The genomes are 180,421 bp (EEHV1 str. Raman), 180,358 bp (EEHV1 str. Emelia) and 177,136 bp (EEHV1 str. Kimba) in length, with 116, 115 and 115 predicted genes, respectively, and consist of large unique regions flanked by direct terminal repeats. The EEHV genome structure is similar to that of human roseoloviruses, but phylogenetic analysis revealed that strain Raman and strain Emelia are closely related to each other and form a separate clade outlying other betaherpesviruses2. Ling et al. found that 60 of the predicted genes in strain Kimba are not present in any known herpesvirus, and proposed that EEHVs be classified as a new subfamily, Deltaherpesvirinae. Wilkie et al. also noted that almost half the EEHV genes lack orthologues in other betaherpesviruses. Understanding the function of these novel genes could provide important clues for understanding the transmission and pathogenesis of these herpesviruses, and in particular their endothelial cell tropism.

These first two studies will allow faster and more cost-effective future studies of full EEHV genomes.

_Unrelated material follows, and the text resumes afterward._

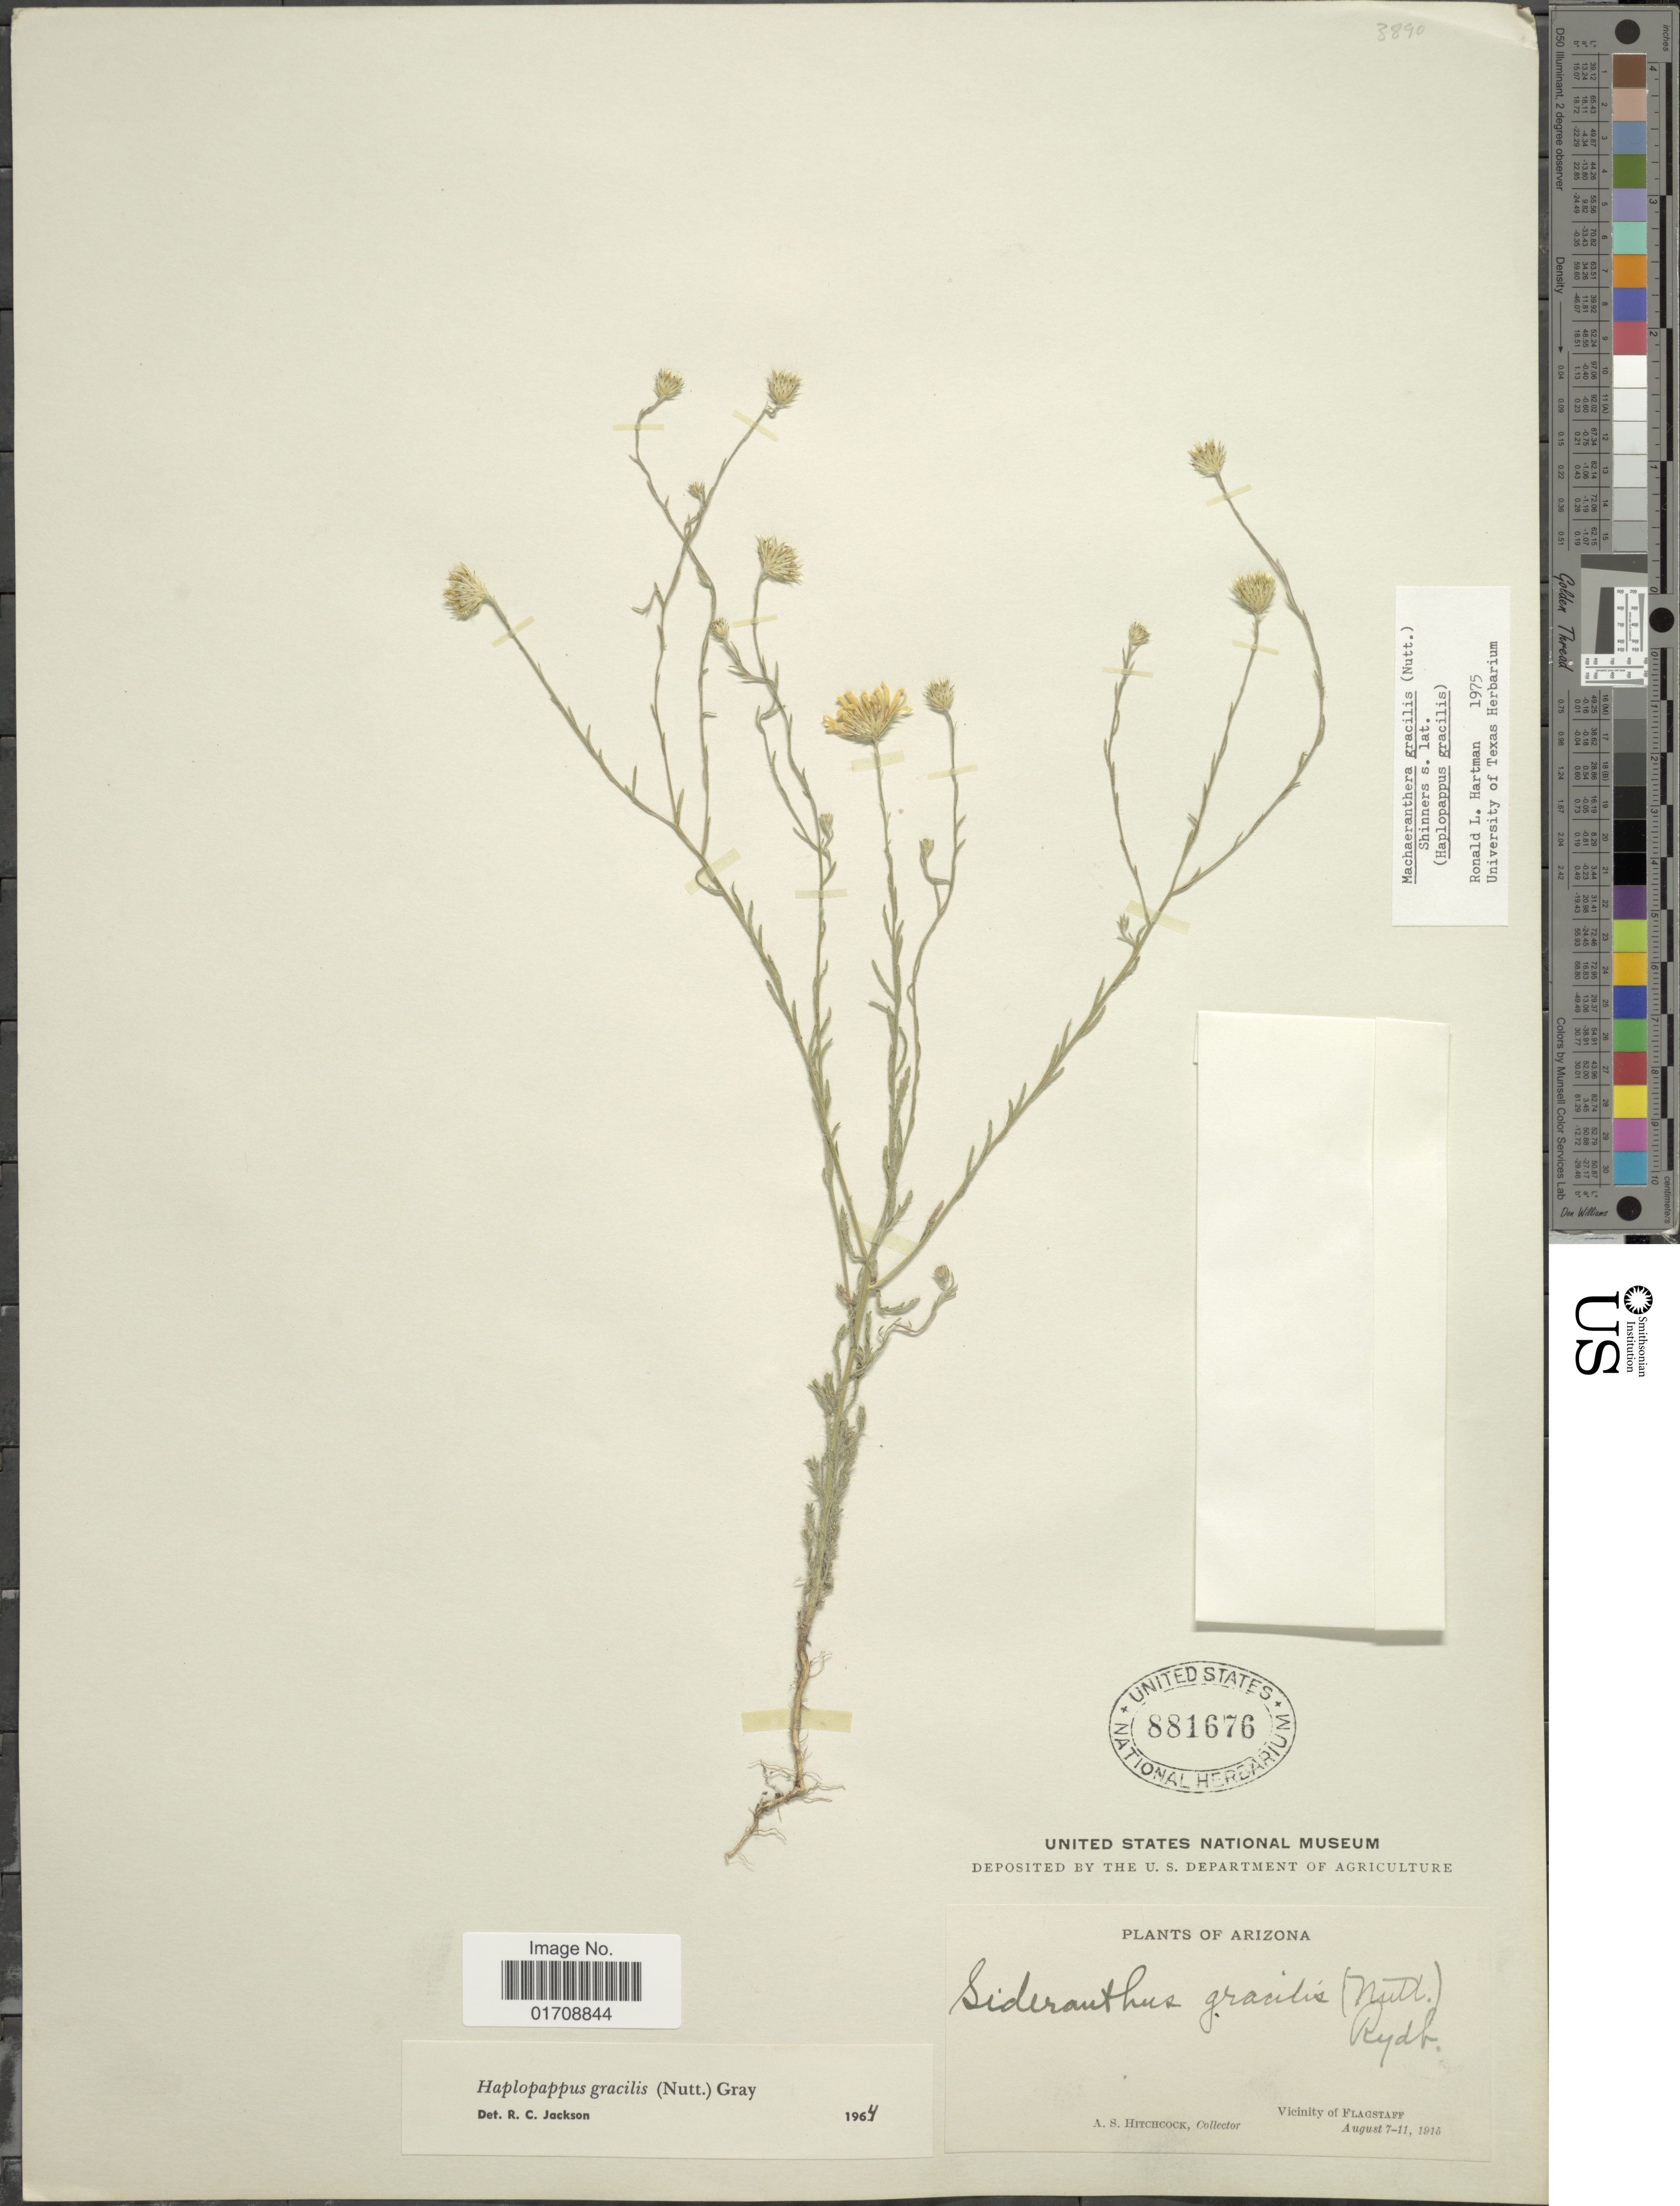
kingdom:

Only a tiny proportion (0.169% and 0.038%, respectively) of the total reads generated by Wilkie et al. were derived from the virus. For human herpesviruses, efficient deep sequencing of large numbers of genomes can be achieved with a target capture method that specifically enriches for viral genomes4. Now that certain full EEHV genomes are known, this hybridization-based capture method can be used to determine additional EEHV genomes, which will facilitate the development of better diagnostics and maybe even vaccines against this fatal disease threatening Asian elephants.